Today's most powerful language models don't just produce answers—they think through problems step by step. This approach, centered on Chain-of-Thought (CoT) reasoning, has become essential in reinforcement learning recipes.

Image: https://a-us.storyblok.com/f/1023026/2662x1304/64c225c1e7/short-cot.png

_Comparison of various LLMs in different benchmarks with short-CoT_ | **Source**: [Kimi k1.5: Scaling Reinforcement Learning with LLMs](https://arxiv.org/abs/2501.12599)

## OpenAI's Deliberative Approach

Image: https://a-us.storyblok.com/f/1023026/1010x904/c0bec6f34f/deliberate-alignment.png

_IIustration of how OpenAI uses deliberate alignment to finetune the LLM_ | **Source**: [Deliberative Alignment: Reasoning Enables Safer Language Models](https://arxiv.org/abs/2412.16339)

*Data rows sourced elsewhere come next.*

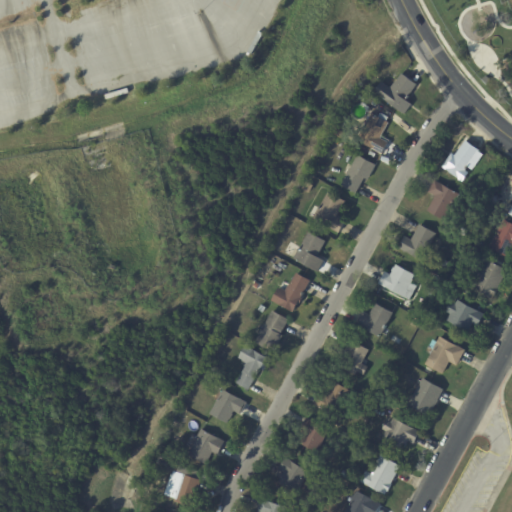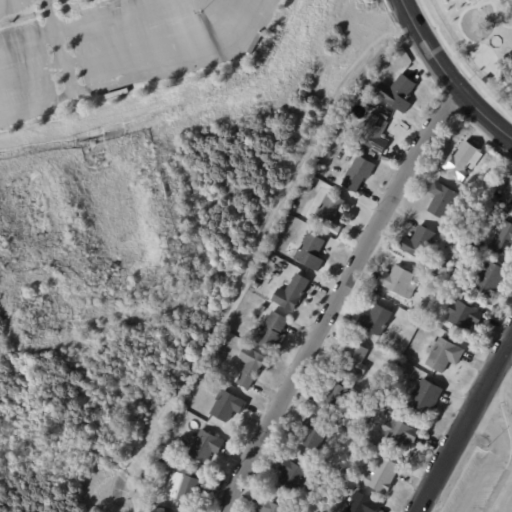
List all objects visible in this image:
road: (8, 2)
road: (83, 25)
road: (61, 47)
road: (411, 49)
road: (120, 50)
road: (459, 64)
road: (146, 75)
road: (447, 76)
building: (396, 92)
building: (398, 93)
road: (450, 105)
building: (341, 124)
building: (374, 131)
building: (372, 132)
road: (483, 136)
building: (366, 149)
building: (462, 160)
building: (463, 160)
building: (359, 173)
building: (357, 174)
building: (308, 187)
building: (510, 197)
building: (440, 199)
building: (444, 200)
building: (511, 200)
building: (330, 211)
building: (510, 211)
building: (331, 212)
building: (502, 238)
building: (503, 239)
building: (417, 242)
building: (420, 242)
building: (475, 250)
building: (310, 251)
building: (312, 252)
building: (458, 278)
building: (488, 279)
building: (489, 279)
building: (398, 281)
building: (400, 281)
building: (255, 287)
building: (435, 287)
building: (290, 293)
building: (292, 293)
road: (336, 298)
building: (263, 308)
building: (465, 315)
building: (462, 316)
building: (374, 319)
building: (377, 320)
building: (272, 330)
building: (273, 331)
building: (444, 354)
building: (444, 355)
building: (354, 358)
building: (355, 358)
building: (251, 366)
building: (252, 366)
building: (425, 396)
building: (427, 396)
building: (332, 398)
building: (335, 398)
building: (227, 405)
building: (228, 406)
building: (366, 414)
building: (183, 420)
road: (464, 423)
building: (399, 433)
building: (400, 433)
building: (314, 434)
building: (312, 435)
road: (511, 439)
building: (205, 446)
building: (206, 446)
road: (492, 455)
building: (380, 475)
building: (382, 475)
building: (293, 476)
building: (293, 477)
building: (187, 485)
building: (321, 488)
building: (186, 490)
building: (362, 503)
building: (363, 504)
building: (269, 507)
building: (271, 507)
building: (174, 508)
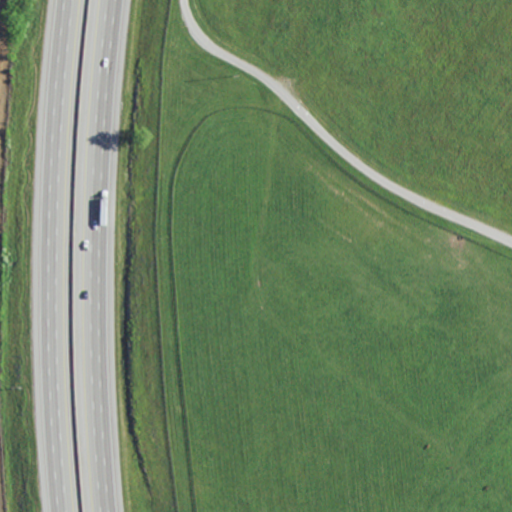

OpenAI's o-series models, including the recent o3 system, implement what could be called "[deliberative alignment](https://arxiv.org/pdf/2412.16339)." This method follows a specific pattern:

1. The model is required to explicitly write out its reasoning process
2. This internal reasoning trace is evaluated for correctness and safety
3. Rewards are assigned based on both process and outcome quality
4. For deployment, the trace can be hidden or distilled away

The deliberative approach enables what François Chollet describes as "natural language program search and execution within token space." This allows o3 to achieve an impressive 75.7% score on the challenging ARC-AGI benchmark.

## DeepSeek's Efficient Math Training

DeepSeek's R1 model takes a specialized approach to mathematical reasoning using:

- Step-by-step math proofs with individual rewards at each reasoning stage
- [Group Relative Policy Optimization](https://arxiv.org/pdf/2402.03300) (GRPO) that eliminates the need for a separate value network
- Relative normalization of rewards within sample groups

This efficiency-focused method reduces GPU training hours by approximately 40% while achieving state-of-the-art performance on competition-level math problems.

## Future Direction: Verified Reasoning

The next frontier combines Reinforcement Learning with Verifiable Rewards (RLVR) and CoT verification. This approach would:

```python
for each reasoning_step in chain_of_thought:
    verify_logical_consistency(reasoning_step)
    verify_factual_accuracy(reasoning_step)
    if verification_failed:
        apply_penalty()
        break
```

This verification process can catch deceptive or truncated reasoning before it receives any reward. The[ ](https://documents/2)[process supervision](https://documents/2) evaluates not just final answers but how the model arrives at them.

# Key Benefits of CoT-Centric Training

1. [Transparency] Reasoning becomes visible and auditable
2. [Accuracy] Complex problems benefit from structured thinking
3. [Alignment] Rewards target both process and outcome
4. [Efficiency] Better training signal from intermediate steps

As models continue to scale, this focus on explicit reasoning will likely become even more central to reinforcement learning workflows.

# Conclusion

Reinforcement learning scaling represents a significant shift in LLM training methodology. Rather than simply increasing model size, RL scaling focuses on optimizing how models use their existing capacity through enhanced training processes.

The key components of scaled RL include:

- **Core algorithms**: PPO remains the industry standard, while newer approaches like GRPO offer memory efficiency and RLVR provides objective verification.
- **Multi-dimensional scaling**: Effective RL requires balanced growth across model capacity, training data, and computing resources.
- **Chain-of-thought focus**: Modern RL training emphasizes visible reasoning processes that improve both transparency and accuracy.
- **Infrastructure patterns**: Distributed rollouts, experience replay, and hybrid deployment frameworks enable efficient scaling.

The results of properly implemented RL scaling are substantial: significantly better reasoning abilities, more transparent thinking processes, and outputs that better align with human preferences.

As the field advances, we can expect further innovations in verification-based rewards and process supervision that will enable even more capable, aligned models. The most successful implementations will continue to combine elements from multiple algorithms, creating tailored approaches for specific domains.